Building a pimeta with a BUF634 pseudo-ground?
May 27, 2012 at 11:13 PM Post #76 of 110
I find it's pretty easy to make mistakes at three in the morning...
 
You really should tie the ground side of the regulators together, not
the output side. It would probably work in your last example, but
I would not guarantee it would work as expected.
 
Your voltages are what would be expected.
 
May 27, 2012 at 11:27 PM Post #77 of 110
Quote:
Originally Posted by Avro_Arrow /img/forum/go_quote.gif
You really should tie the ground side of the regulators together, not
the output side. It would probably work in your last example, but
I would not guarantee it would work as expected.

The thing is, when I had it wired like this:

It wouldn't put out any voltage anywhere.
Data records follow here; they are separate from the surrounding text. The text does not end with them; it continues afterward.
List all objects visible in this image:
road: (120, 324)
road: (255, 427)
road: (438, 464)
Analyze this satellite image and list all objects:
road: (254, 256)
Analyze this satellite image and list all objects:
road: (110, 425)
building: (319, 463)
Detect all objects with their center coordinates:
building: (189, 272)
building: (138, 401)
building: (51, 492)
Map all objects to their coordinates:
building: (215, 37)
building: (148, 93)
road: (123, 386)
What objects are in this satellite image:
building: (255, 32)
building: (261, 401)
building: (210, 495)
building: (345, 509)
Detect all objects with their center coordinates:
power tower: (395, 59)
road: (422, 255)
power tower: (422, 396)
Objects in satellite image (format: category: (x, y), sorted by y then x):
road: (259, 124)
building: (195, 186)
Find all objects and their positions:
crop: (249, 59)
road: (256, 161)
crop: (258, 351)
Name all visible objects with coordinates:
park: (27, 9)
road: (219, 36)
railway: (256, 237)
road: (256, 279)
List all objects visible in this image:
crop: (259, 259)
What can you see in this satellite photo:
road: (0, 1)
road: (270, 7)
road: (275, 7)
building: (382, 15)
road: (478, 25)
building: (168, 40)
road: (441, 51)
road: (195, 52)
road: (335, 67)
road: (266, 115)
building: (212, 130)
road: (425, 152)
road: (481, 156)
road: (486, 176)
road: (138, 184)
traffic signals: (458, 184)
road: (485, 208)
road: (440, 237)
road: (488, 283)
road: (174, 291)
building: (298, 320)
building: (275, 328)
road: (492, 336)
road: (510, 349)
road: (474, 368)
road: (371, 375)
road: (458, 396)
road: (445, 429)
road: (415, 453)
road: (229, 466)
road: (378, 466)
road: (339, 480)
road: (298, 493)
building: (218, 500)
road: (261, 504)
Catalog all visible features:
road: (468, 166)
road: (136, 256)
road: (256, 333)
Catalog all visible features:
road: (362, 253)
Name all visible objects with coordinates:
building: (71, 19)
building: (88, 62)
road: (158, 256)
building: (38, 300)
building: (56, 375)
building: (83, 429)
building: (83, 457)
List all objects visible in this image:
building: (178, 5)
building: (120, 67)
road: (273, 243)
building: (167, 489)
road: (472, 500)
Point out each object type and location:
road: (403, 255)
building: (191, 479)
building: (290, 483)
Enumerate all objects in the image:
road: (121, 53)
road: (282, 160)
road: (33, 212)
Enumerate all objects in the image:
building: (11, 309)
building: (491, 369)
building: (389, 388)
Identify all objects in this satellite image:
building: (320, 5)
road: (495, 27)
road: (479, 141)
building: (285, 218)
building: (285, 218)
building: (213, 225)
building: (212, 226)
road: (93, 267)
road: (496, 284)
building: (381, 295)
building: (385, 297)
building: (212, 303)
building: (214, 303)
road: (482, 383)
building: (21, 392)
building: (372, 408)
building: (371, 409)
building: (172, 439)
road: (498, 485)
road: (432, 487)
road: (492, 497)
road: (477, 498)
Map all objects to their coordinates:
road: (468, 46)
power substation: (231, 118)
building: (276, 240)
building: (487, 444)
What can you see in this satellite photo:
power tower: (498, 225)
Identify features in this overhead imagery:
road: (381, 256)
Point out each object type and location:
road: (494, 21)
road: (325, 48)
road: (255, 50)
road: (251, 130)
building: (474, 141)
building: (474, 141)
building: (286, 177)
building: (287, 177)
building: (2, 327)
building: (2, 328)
It's when I have it tied in the middle that the LED lights up, showing that it's working, and I can get voltage readings.  Resistor is on the anode.

 
EDIT:
layout from above.
7915 on top, 7815 on bottom.

 
May 28, 2012 at 12:39 AM Post #79 of 110
Haha, I just want to make sure I won't make something 'splode.  I already had a near death experience playing with AC today...
 
May 28, 2012 at 9:54 PM Post #80 of 110
My test pair of headphones began heating up without playing any sound when I tested the amp.  What should I check in the circuit?
Regulators, op amps, and buffers also get warm within a minute.
 
EDIT: I'm measuring ~-11.5v offset for left and right channels.
Right channel is still working, left channel is rattling lol.
 
May 30, 2012 at 7:56 AM Post #83 of 110
The schematic look fine.
Do you have the class A bias installed yet?
If yes, disconnect it.
It sounds like the signal is being dragged to
one rail. Check your feedback loop.
 
May 30, 2012 at 12:01 PM Post #84 of 110
the "inner feedback loop" is pointless - I do know in detail where it comes from intellectually - the theory has been thoroughly discredited, Walt Jung soon came to the correct conclusion that Otala"s "flat loop gain" prescription was flawed - none of his later multiloop audio line driver circuits show it - check out his "Op Amp Applications" book (free online)
 
May 30, 2012 at 10:24 PM Post #85 of 110
How do I know if ground is actually ground?
 
Even with the class A biasing removed, it's still showing a large offset. -14V from L/R to ground.
 
With all negative wires disconnected from power, I'm still reading an offset of -1V
 
May 30, 2012 at 11:13 PM Post #86 of 110
Can you disconnect the power supply and power the amp with two 9volt batteries, use the center tap of the two batteries as ground, at least that will tell you which part of the circuit has the problem
 
May 30, 2012 at 11:44 PM Post #88 of 110
Using the batteries, I'm measuring 6-7V.
Maybe I should have gone with another cmoy :/
Does the LMH6321 need to be connected to ground?  It is right now.
 
May 30, 2012 at 11:54 PM Post #89 of 110
for debugging I'd move the global feedback to just the input op amp - the buffer should be fine on its own, removes one more concern
 
I'd also reduce the series 1K at the buffer input - it is too high, adds phase shift to the loop ~ 50-100 Ohms is better range
 
you can just unsolder, lift one end to "remove" a R, C, 2 legged component for debugging, just tack solder new part or shorting wire on
 
May 31, 2012 at 12:11 AM Post #90 of 110
Quote:
for debugging I'd move the global feedback to just the input op amp - the buffer should be fine on its own, removes one more concern
 
I'd also reduce the series 1K at the buffer input - it is too high, adds phase shift to the loop ~ 50-100 Ohms is better range
 
you can just unsolder, lift one end to "remove" a R, C, 2 legged component for debugging, just tack solder new part or shorting wire on

So I shift everything to before the buffer?  What would I have to change to run this without buffers?
 
Could I completely remove the 1K resistor? I don't think I have any on hand below 1K.
 
And yes, there's always the possibility that I'm dumb.